Work order.
Among the entries below, one stretch runs from the line that contains "ejercicios contribuyen a" through the line that contains "digestión, promoviendo una". Repeat that stretch exactly, ends included, and only that.

=== Begin Enclosure ===

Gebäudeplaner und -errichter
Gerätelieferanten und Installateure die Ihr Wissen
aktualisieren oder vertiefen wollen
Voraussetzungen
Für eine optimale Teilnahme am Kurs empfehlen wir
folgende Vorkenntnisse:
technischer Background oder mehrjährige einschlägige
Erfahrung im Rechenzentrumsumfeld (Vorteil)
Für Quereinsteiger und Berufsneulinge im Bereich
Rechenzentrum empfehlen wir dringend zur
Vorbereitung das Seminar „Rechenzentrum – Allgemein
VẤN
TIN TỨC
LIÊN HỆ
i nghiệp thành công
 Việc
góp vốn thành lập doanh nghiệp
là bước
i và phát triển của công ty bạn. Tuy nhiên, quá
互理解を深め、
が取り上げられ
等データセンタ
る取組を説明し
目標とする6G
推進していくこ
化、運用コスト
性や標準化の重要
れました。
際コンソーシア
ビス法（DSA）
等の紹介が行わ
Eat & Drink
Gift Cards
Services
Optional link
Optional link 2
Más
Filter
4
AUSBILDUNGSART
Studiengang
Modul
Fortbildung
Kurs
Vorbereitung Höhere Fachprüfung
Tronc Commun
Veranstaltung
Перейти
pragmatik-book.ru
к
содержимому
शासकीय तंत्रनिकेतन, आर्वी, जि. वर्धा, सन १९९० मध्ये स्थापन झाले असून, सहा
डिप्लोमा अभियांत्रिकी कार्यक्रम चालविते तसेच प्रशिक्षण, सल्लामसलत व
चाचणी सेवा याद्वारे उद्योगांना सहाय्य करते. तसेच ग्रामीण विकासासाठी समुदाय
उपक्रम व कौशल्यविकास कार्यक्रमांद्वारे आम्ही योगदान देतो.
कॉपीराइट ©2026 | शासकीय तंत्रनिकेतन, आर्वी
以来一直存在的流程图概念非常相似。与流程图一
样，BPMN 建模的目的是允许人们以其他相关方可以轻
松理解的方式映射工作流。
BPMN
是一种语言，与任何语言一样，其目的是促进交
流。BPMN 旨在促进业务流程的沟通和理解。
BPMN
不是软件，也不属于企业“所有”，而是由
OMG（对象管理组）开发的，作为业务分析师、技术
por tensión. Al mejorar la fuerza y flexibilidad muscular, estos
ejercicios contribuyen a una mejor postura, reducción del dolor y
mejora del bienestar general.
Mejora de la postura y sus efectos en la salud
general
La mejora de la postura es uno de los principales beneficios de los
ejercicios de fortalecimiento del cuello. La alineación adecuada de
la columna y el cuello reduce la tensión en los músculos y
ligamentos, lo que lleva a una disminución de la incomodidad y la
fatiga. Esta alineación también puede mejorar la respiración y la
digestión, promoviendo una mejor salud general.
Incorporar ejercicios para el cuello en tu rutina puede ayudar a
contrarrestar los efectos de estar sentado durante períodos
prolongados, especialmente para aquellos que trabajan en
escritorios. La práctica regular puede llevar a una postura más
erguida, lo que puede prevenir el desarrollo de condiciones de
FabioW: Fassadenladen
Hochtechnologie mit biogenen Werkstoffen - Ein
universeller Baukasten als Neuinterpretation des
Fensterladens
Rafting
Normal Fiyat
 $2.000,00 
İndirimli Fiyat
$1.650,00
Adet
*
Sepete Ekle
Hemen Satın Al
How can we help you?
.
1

=== End Enclosure ===

Solution to this task.
ejercicios contribuyen a una mejor postura, reducción del dolor y
mejora del bienestar general.
Mejora de la postura y sus efectos en la salud
general
La mejora de la postura es uno de los principales beneficios de los
ejercicios de fortalecimiento del cuello. La alineación adecuada de
la columna y el cuello reduce la tensión en los músculos y
ligamentos, lo que lleva a una disminución de la incomodidad y la
fatiga. Esta alineación también puede mejorar la respiración y la
digestión, promoviendo una mejor salud general.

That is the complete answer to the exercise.